About this exercise:
Write out the entries below word for word, leaving out the pictures.

*** Begin section ***

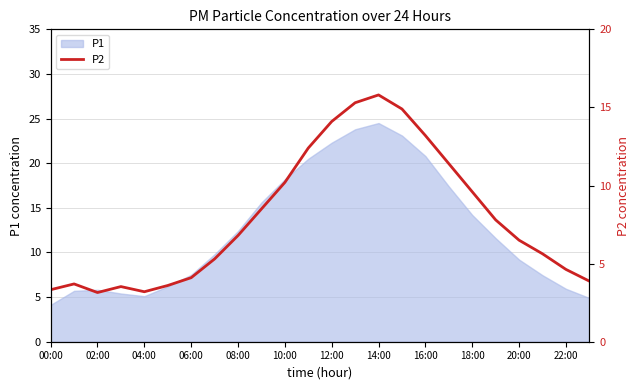

At which label does P1 reach its minimum?

00:00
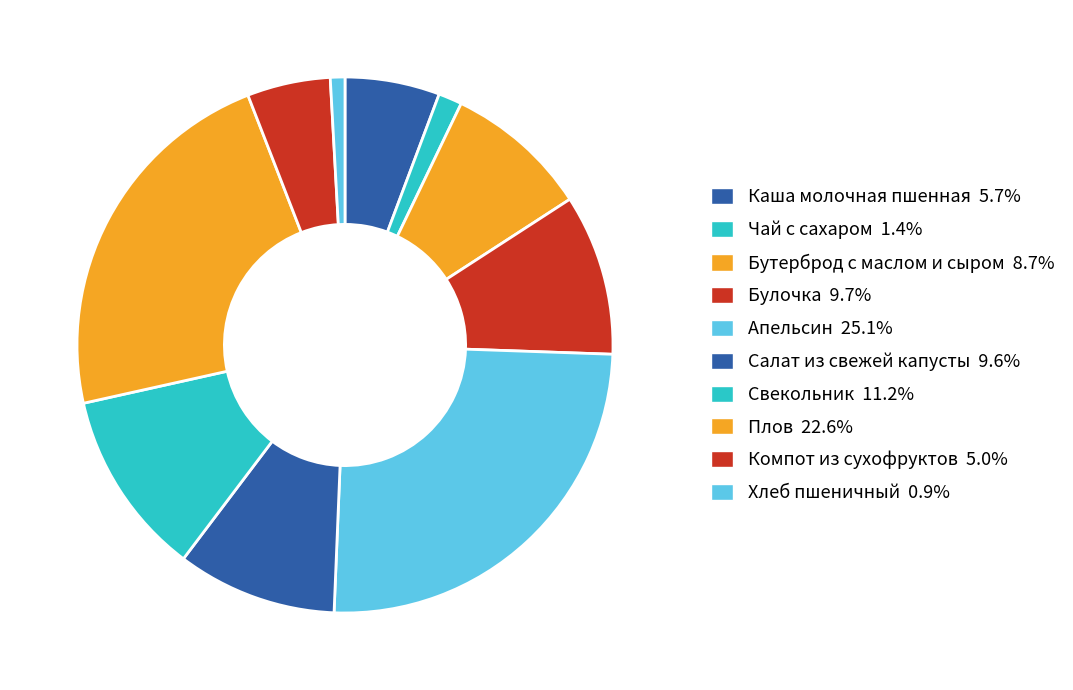

Is the sum of Свекольник and Плов greater than half?

No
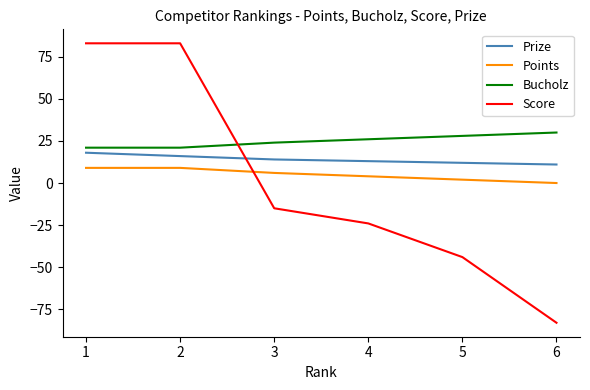

What is the maximum value shown in the chart?

83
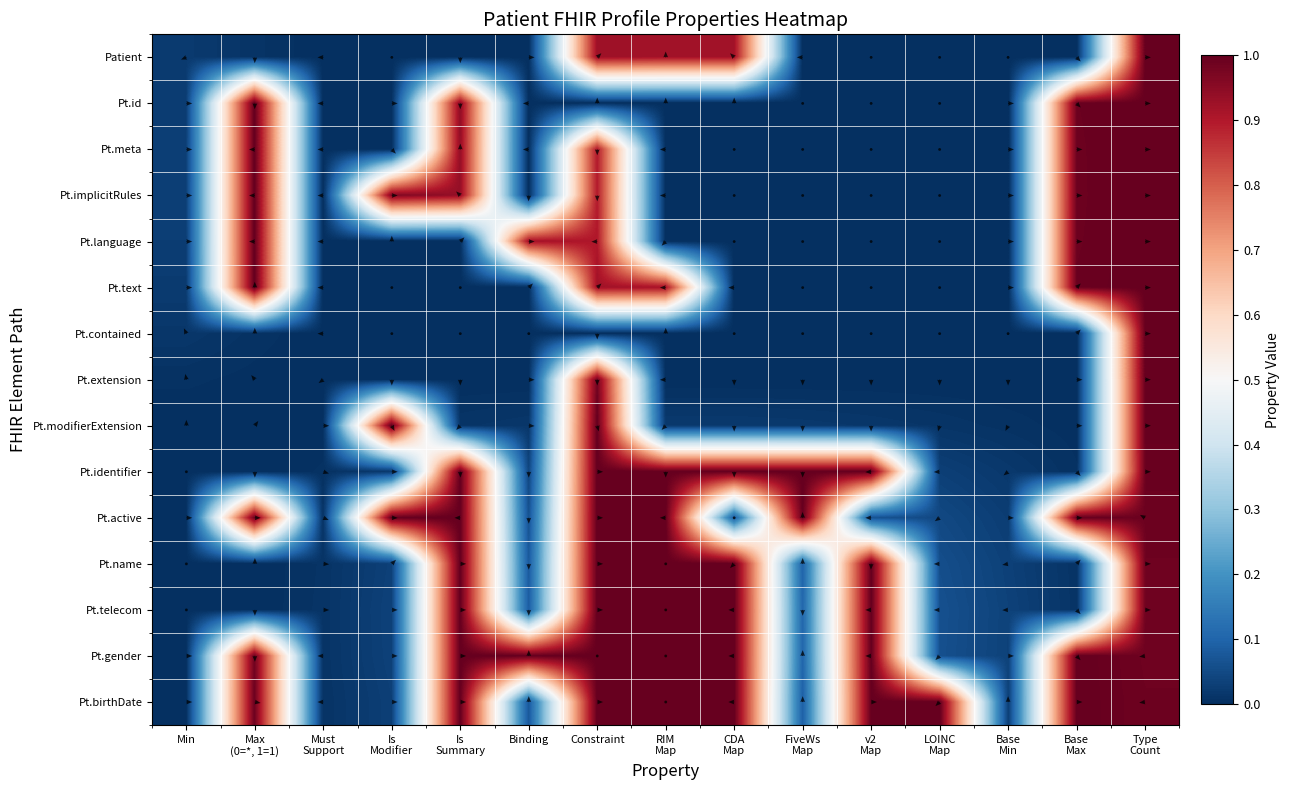

The Patient series shows 0.0 at Base Max. True or false?

True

*** End section ***

Final answer:
At which label does P1 reach its minimum?

00:00

Is the sum of Свекольник and Плов greater than half?

No

What is the maximum value shown in the chart?

83

The Patient series shows 0.0 at Base Max. True or false?

True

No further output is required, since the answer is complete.